Like Alligator, Catfish is just a large flat bottom boat with some fuss to keep it from sinking into the muck should it dry out in muck. Engine placement would be similar to Alligator and a chain or belt drive would be employed.
With a beam of 7', 7'3" over the rub rails, it would have a LBR a hair shy of 3:1. Draft would be essentially 7". Overall length is 25'11". Displacement is just over 2,800 LBS. Per DelftShip's drag estimates it would require just under 4 HP to push the boat to 6.3 knots.
Larger versions should trend towards a 4:1 LBR and, naturally, somewhat greater draft to permit better accommodations (Alligator from The Rudder would have 9" draft).
Though not intended for rough water, the flare forward and rub rail should help keep the boat dry if a powerboat sped by much too close and much too fast.

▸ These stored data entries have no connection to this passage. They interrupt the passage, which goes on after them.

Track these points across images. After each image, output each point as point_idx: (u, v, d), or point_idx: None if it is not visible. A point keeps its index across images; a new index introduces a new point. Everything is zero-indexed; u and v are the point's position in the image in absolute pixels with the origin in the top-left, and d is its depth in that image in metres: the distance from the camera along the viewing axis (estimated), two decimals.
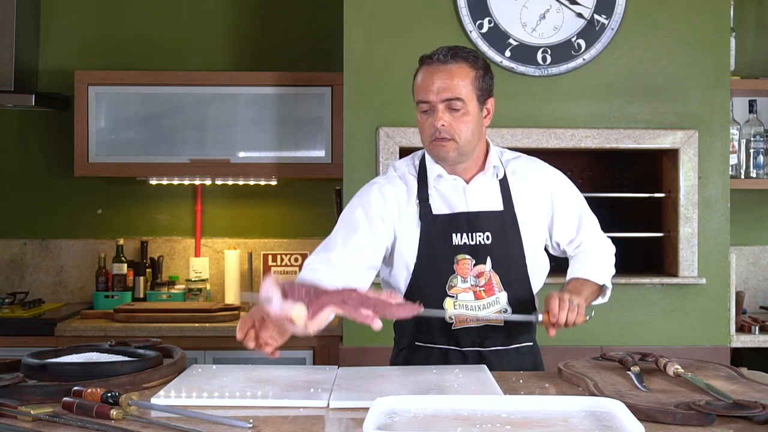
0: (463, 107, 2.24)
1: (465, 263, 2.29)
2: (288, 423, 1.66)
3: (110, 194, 4.25)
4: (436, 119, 2.23)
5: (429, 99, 2.24)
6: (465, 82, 2.25)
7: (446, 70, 2.25)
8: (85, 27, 4.25)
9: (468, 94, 2.24)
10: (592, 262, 2.40)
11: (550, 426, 1.51)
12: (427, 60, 2.30)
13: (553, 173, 2.43)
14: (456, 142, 2.25)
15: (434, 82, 2.24)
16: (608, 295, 2.44)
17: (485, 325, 2.31)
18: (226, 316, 3.78)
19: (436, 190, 2.34)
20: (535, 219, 2.36)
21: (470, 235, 2.29)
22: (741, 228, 4.06)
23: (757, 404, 1.62)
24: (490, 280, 2.29)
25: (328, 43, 4.12)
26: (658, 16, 3.56)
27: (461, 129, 2.25)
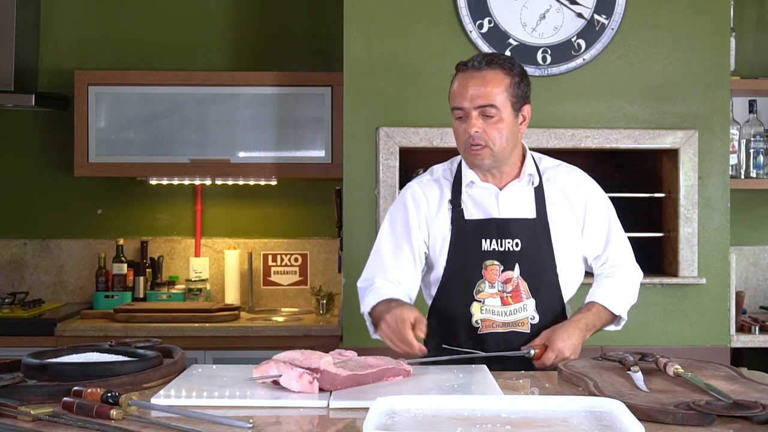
0: (497, 114, 2.25)
1: (493, 269, 2.30)
2: (288, 423, 1.66)
3: (110, 194, 4.25)
4: (470, 126, 2.24)
5: (463, 105, 2.25)
6: (499, 89, 2.25)
7: (480, 76, 2.25)
8: (85, 27, 4.25)
9: (502, 101, 2.25)
10: (615, 288, 2.40)
11: (550, 426, 1.50)
12: (463, 66, 2.30)
13: (589, 184, 2.45)
14: (490, 149, 2.26)
15: (468, 89, 2.25)
16: (622, 324, 2.44)
17: (511, 331, 2.32)
18: (226, 316, 3.78)
19: (469, 195, 2.36)
20: (569, 228, 2.37)
21: (499, 241, 2.31)
22: (741, 228, 4.06)
23: (757, 404, 1.62)
24: (517, 287, 2.31)
25: (328, 43, 4.12)
26: (658, 16, 3.56)
27: (495, 136, 2.26)
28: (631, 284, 2.45)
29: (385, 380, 1.95)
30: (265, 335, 3.67)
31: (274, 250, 4.25)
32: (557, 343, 2.21)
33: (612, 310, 2.36)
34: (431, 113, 3.51)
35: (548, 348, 2.22)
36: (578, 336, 2.26)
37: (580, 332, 2.27)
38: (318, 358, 1.85)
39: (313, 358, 1.85)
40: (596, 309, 2.35)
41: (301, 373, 1.82)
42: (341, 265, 3.76)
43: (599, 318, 2.35)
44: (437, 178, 2.42)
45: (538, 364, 2.23)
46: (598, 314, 2.35)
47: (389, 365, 1.96)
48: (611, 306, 2.36)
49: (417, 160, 3.74)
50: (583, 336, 2.28)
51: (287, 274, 4.23)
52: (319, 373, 1.82)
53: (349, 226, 3.54)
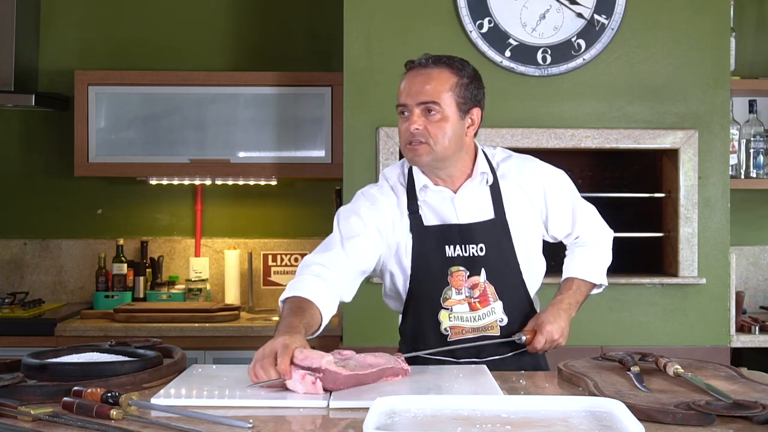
0: (440, 111, 2.20)
1: (459, 275, 2.27)
2: (288, 423, 1.66)
3: (110, 194, 4.25)
4: (411, 122, 2.20)
5: (406, 102, 2.22)
6: (443, 87, 2.21)
7: (425, 74, 2.23)
8: (85, 27, 4.25)
9: (446, 100, 2.21)
10: (588, 257, 2.41)
11: (550, 426, 1.50)
12: (410, 64, 2.29)
13: (544, 171, 2.39)
14: (430, 146, 2.21)
15: (412, 86, 2.22)
16: (602, 288, 2.46)
17: (481, 336, 2.30)
18: (226, 316, 3.78)
19: (424, 201, 2.31)
20: (528, 222, 2.34)
21: (464, 247, 2.27)
22: (741, 228, 4.06)
23: (757, 404, 1.62)
24: (484, 291, 2.28)
25: (328, 43, 4.12)
26: (658, 16, 3.56)
27: (437, 134, 2.20)
28: (603, 248, 2.46)
29: (384, 380, 1.95)
30: (265, 335, 3.66)
31: (274, 250, 4.25)
32: (545, 326, 2.25)
33: (592, 281, 2.39)
34: None
35: (537, 333, 2.25)
36: (564, 317, 2.29)
37: (566, 313, 2.30)
38: (318, 357, 1.85)
39: (314, 358, 1.84)
40: (576, 284, 2.38)
41: (303, 374, 1.82)
42: None
43: (580, 292, 2.38)
44: (393, 185, 2.35)
45: (530, 349, 2.27)
46: (579, 289, 2.37)
47: (388, 364, 1.96)
48: (589, 277, 2.39)
49: None
50: (569, 316, 2.31)
51: (287, 274, 4.23)
52: (322, 372, 1.81)
53: None
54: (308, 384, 1.80)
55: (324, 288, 2.15)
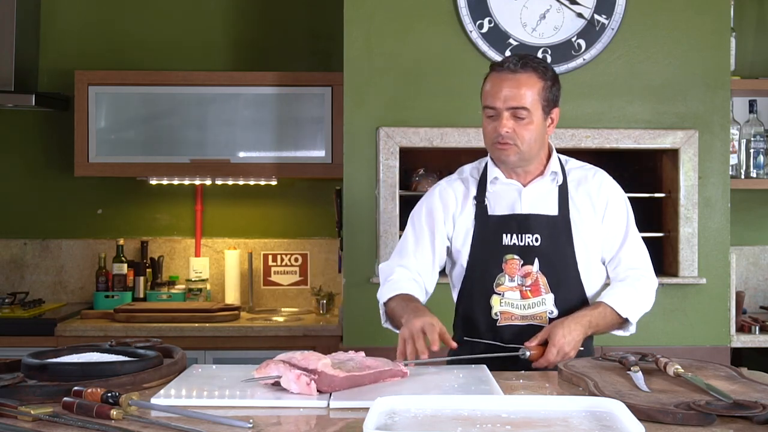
0: (528, 116, 2.31)
1: (513, 263, 2.36)
2: (288, 423, 1.66)
3: (110, 194, 4.25)
4: (501, 125, 2.30)
5: (495, 105, 2.30)
6: (532, 92, 2.31)
7: (515, 78, 2.31)
8: (85, 27, 4.25)
9: (533, 104, 2.31)
10: (624, 292, 2.37)
11: (550, 426, 1.50)
12: (497, 67, 2.35)
13: (612, 185, 2.49)
14: (518, 147, 2.32)
15: (502, 90, 2.30)
16: (630, 330, 2.41)
17: (529, 324, 2.35)
18: (226, 316, 3.78)
19: (493, 192, 2.42)
20: (590, 227, 2.40)
21: (520, 236, 2.36)
22: (741, 228, 4.06)
23: (757, 404, 1.62)
24: (536, 281, 2.35)
25: (328, 43, 4.12)
26: (658, 16, 3.56)
27: (524, 136, 2.32)
28: (643, 290, 2.41)
29: (382, 381, 1.95)
30: (265, 335, 3.67)
31: (274, 250, 4.25)
32: (558, 338, 2.19)
33: (618, 312, 2.33)
34: (431, 113, 3.51)
35: (549, 343, 2.19)
36: (579, 332, 2.23)
37: (582, 328, 2.25)
38: (316, 359, 1.85)
39: (311, 360, 1.85)
40: (602, 308, 2.32)
41: (298, 374, 1.82)
42: (341, 265, 3.76)
43: (604, 318, 2.32)
44: (465, 177, 2.49)
45: (539, 364, 2.20)
46: (603, 314, 2.32)
47: (386, 366, 1.97)
48: (618, 307, 2.33)
49: (417, 160, 3.74)
50: (584, 332, 2.25)
51: (287, 274, 4.23)
52: (317, 374, 1.82)
53: (349, 226, 3.54)
54: (303, 384, 1.81)
55: (415, 285, 2.39)
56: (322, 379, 1.82)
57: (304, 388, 1.81)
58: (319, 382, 1.82)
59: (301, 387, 1.81)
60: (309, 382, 1.81)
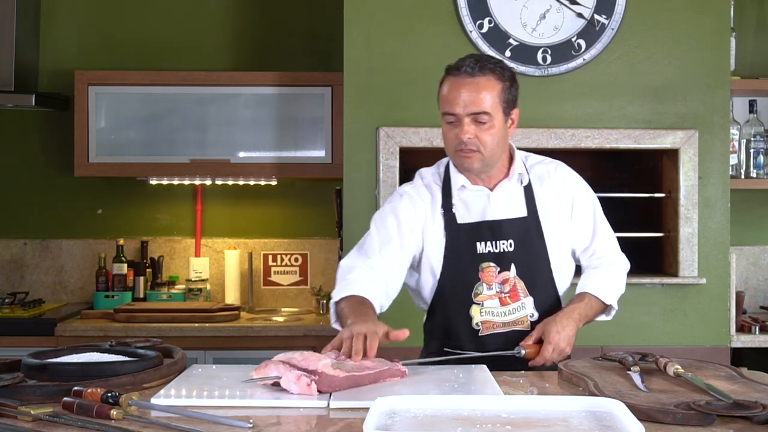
0: (489, 120, 2.25)
1: (490, 271, 2.32)
2: (288, 423, 1.66)
3: (110, 194, 4.25)
4: (463, 132, 2.24)
5: (455, 111, 2.25)
6: (492, 95, 2.25)
7: (474, 83, 2.25)
8: (85, 27, 4.25)
9: (494, 107, 2.26)
10: (603, 278, 2.40)
11: (550, 426, 1.50)
12: (454, 71, 2.28)
13: (575, 178, 2.46)
14: (481, 154, 2.27)
15: (461, 95, 2.24)
16: (613, 314, 2.44)
17: (512, 330, 2.32)
18: (226, 316, 3.78)
19: (460, 199, 2.36)
20: (559, 224, 2.38)
21: (494, 243, 2.32)
22: (741, 228, 4.06)
23: (757, 404, 1.62)
24: (515, 286, 2.32)
25: (328, 43, 4.12)
26: (658, 16, 3.56)
27: (487, 141, 2.26)
28: (619, 274, 2.46)
29: (381, 381, 1.95)
30: (265, 335, 3.67)
31: (274, 250, 4.25)
32: (553, 335, 2.21)
33: (603, 300, 2.37)
34: (431, 113, 3.47)
35: (544, 342, 2.21)
36: (572, 327, 2.26)
37: (574, 323, 2.27)
38: (316, 360, 1.85)
39: (311, 360, 1.85)
40: (588, 299, 2.35)
41: (299, 375, 1.82)
42: None
43: (591, 308, 2.36)
44: (428, 184, 2.41)
45: (537, 362, 2.21)
46: (590, 304, 2.35)
47: (385, 366, 1.96)
48: (602, 295, 2.37)
49: (417, 160, 3.73)
50: (576, 326, 2.28)
51: (287, 274, 4.23)
52: (317, 375, 1.82)
53: (349, 226, 3.54)
54: (303, 385, 1.81)
55: (373, 286, 2.26)
56: (322, 379, 1.82)
57: (304, 389, 1.81)
58: (320, 382, 1.82)
59: (302, 388, 1.81)
60: (309, 383, 1.81)
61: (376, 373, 1.94)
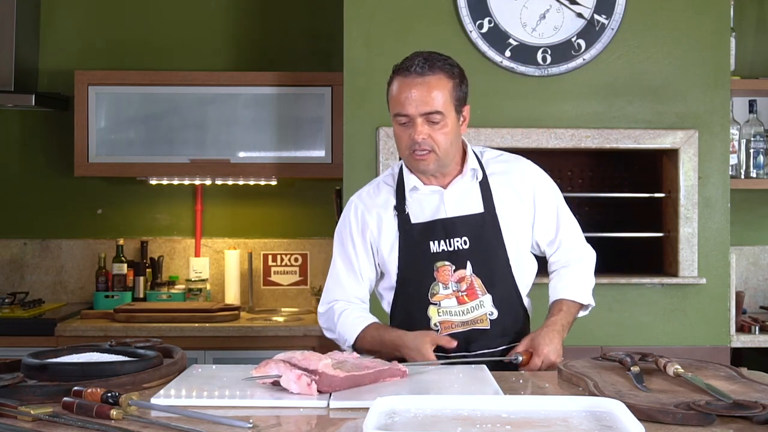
0: (442, 119, 2.22)
1: (445, 270, 2.28)
2: (288, 423, 1.66)
3: (110, 194, 4.25)
4: (416, 133, 2.21)
5: (407, 112, 2.21)
6: (443, 94, 2.22)
7: (424, 82, 2.21)
8: (85, 27, 4.25)
9: (446, 106, 2.22)
10: (576, 278, 2.40)
11: (549, 426, 1.50)
12: (404, 71, 2.25)
13: (534, 171, 2.42)
14: (436, 154, 2.24)
15: (412, 95, 2.21)
16: (589, 310, 2.44)
17: (471, 330, 2.30)
18: (226, 316, 3.78)
19: (413, 199, 2.33)
20: (518, 219, 2.35)
21: (448, 241, 2.29)
22: (741, 228, 4.06)
23: (757, 404, 1.62)
24: (471, 284, 2.28)
25: (328, 43, 4.12)
26: (658, 16, 3.56)
27: (441, 141, 2.23)
28: (588, 269, 2.45)
29: (381, 381, 1.95)
30: (265, 335, 3.67)
31: (274, 250, 4.25)
32: (542, 348, 2.22)
33: (580, 302, 2.38)
34: None
35: (534, 354, 2.22)
36: (558, 339, 2.27)
37: (559, 335, 2.28)
38: (317, 360, 1.85)
39: (312, 360, 1.85)
40: (566, 307, 2.36)
41: (299, 374, 1.82)
42: None
43: (571, 313, 2.36)
44: (378, 185, 2.42)
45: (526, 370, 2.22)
46: (570, 311, 2.36)
47: (385, 366, 1.96)
48: (578, 298, 2.37)
49: None
50: (562, 337, 2.29)
51: (287, 274, 4.24)
52: (318, 375, 1.82)
53: None
54: (303, 385, 1.80)
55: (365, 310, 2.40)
56: (322, 379, 1.82)
57: (304, 389, 1.80)
58: (320, 382, 1.82)
59: (302, 387, 1.81)
60: (310, 383, 1.81)
61: (376, 372, 1.94)
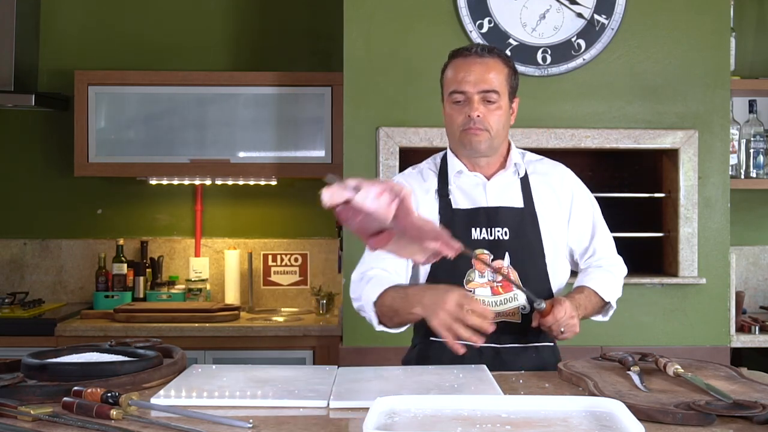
0: (498, 100, 2.26)
1: (483, 258, 2.26)
2: (288, 423, 1.66)
3: (110, 194, 4.25)
4: (473, 109, 2.24)
5: (465, 89, 2.25)
6: (500, 77, 2.27)
7: (483, 62, 2.27)
8: (85, 27, 4.25)
9: (502, 89, 2.28)
10: (603, 276, 2.39)
11: (549, 426, 1.50)
12: (464, 52, 2.30)
13: (574, 178, 2.45)
14: (489, 133, 2.27)
15: (471, 74, 2.25)
16: (610, 314, 2.41)
17: (501, 322, 2.25)
18: (226, 316, 3.78)
19: (456, 185, 2.35)
20: (555, 218, 2.36)
21: (489, 230, 2.29)
22: (741, 228, 4.06)
23: (757, 404, 1.62)
24: (508, 276, 2.26)
25: (328, 43, 4.12)
26: (658, 16, 3.56)
27: (494, 121, 2.27)
28: (618, 276, 2.44)
29: (426, 244, 1.77)
30: (265, 335, 3.67)
31: (274, 250, 4.25)
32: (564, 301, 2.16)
33: (602, 296, 2.34)
34: (431, 113, 3.50)
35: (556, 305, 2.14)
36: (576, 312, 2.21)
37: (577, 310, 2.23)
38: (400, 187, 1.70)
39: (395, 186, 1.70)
40: (587, 292, 2.33)
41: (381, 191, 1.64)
42: (341, 265, 3.76)
43: (590, 301, 2.32)
44: (421, 170, 2.43)
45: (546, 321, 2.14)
46: (589, 297, 2.32)
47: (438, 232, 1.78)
48: (601, 292, 2.34)
49: (417, 160, 3.73)
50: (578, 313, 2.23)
51: (287, 274, 4.24)
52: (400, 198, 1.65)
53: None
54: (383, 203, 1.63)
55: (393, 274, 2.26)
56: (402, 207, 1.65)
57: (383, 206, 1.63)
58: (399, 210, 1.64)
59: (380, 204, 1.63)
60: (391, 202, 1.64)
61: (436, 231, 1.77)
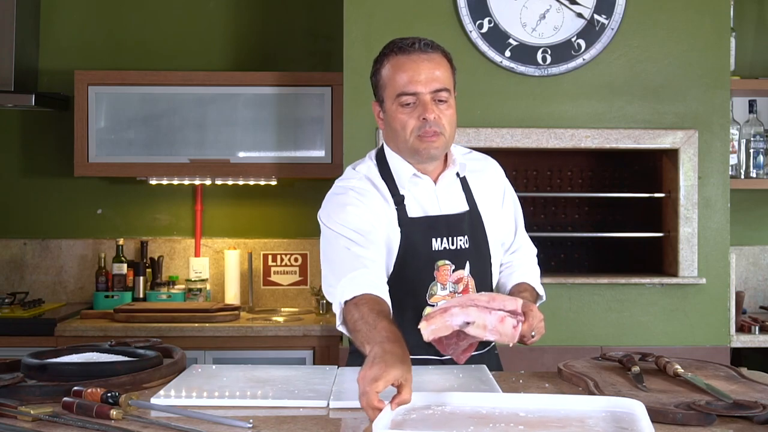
0: (449, 99, 2.07)
1: (445, 269, 2.12)
2: (288, 423, 1.66)
3: (110, 194, 4.25)
4: (428, 111, 2.03)
5: (416, 90, 2.03)
6: (447, 73, 2.08)
7: (430, 59, 2.06)
8: (85, 27, 4.25)
9: (450, 86, 2.09)
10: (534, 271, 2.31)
11: (565, 426, 1.49)
12: (404, 50, 2.06)
13: (502, 173, 2.32)
14: (444, 137, 2.07)
15: (420, 72, 2.03)
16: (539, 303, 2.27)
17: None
18: (226, 316, 3.78)
19: (408, 191, 2.14)
20: (495, 218, 2.24)
21: (450, 240, 2.12)
22: (741, 228, 4.06)
23: (757, 404, 1.62)
24: (467, 286, 2.14)
25: (328, 43, 4.12)
26: (658, 16, 3.56)
27: (448, 122, 2.07)
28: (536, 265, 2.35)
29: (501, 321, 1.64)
30: (265, 335, 3.67)
31: (274, 250, 4.25)
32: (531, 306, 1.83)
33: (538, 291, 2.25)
34: None
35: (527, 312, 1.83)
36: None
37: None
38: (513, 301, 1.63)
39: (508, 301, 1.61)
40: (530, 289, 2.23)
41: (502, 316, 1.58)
42: None
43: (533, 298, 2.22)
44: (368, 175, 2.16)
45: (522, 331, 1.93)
46: (532, 294, 2.22)
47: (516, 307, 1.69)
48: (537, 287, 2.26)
49: None
50: None
51: (287, 274, 4.23)
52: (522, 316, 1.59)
53: None
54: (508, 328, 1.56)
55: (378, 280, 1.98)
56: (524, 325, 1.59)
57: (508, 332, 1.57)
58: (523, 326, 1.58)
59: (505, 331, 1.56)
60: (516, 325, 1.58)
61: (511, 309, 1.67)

It may be useful to have an off-center centerboard to help keep it getting blown about too much by the wind.
No attempt has been made to represent the light weight cabin structure that would be used. Likewise, only the outer diameter of the wheel and the inner clearance needed for whatever wheelhouse used is shown. Ditto for whatever rudders/monkey rudders would be mounted.
The oblong shape of the wheelhouse clearance outline is due to the desire to be able to raise or lower the wheel by up to 4".
Raise: to better facilitate launching from or recover to a trailer ... there's no buoyancy back there being something of the thought.
Lower (and raise a little too, I suppose): because it would be a real annoyance if the best operating depth of the wheel were something different than what it just happened to be if built at a fixed height.
Also, from what I've read, by lowering the wheel you can trade off efficiency for Bollard Pull, which may help in fighting a current someday.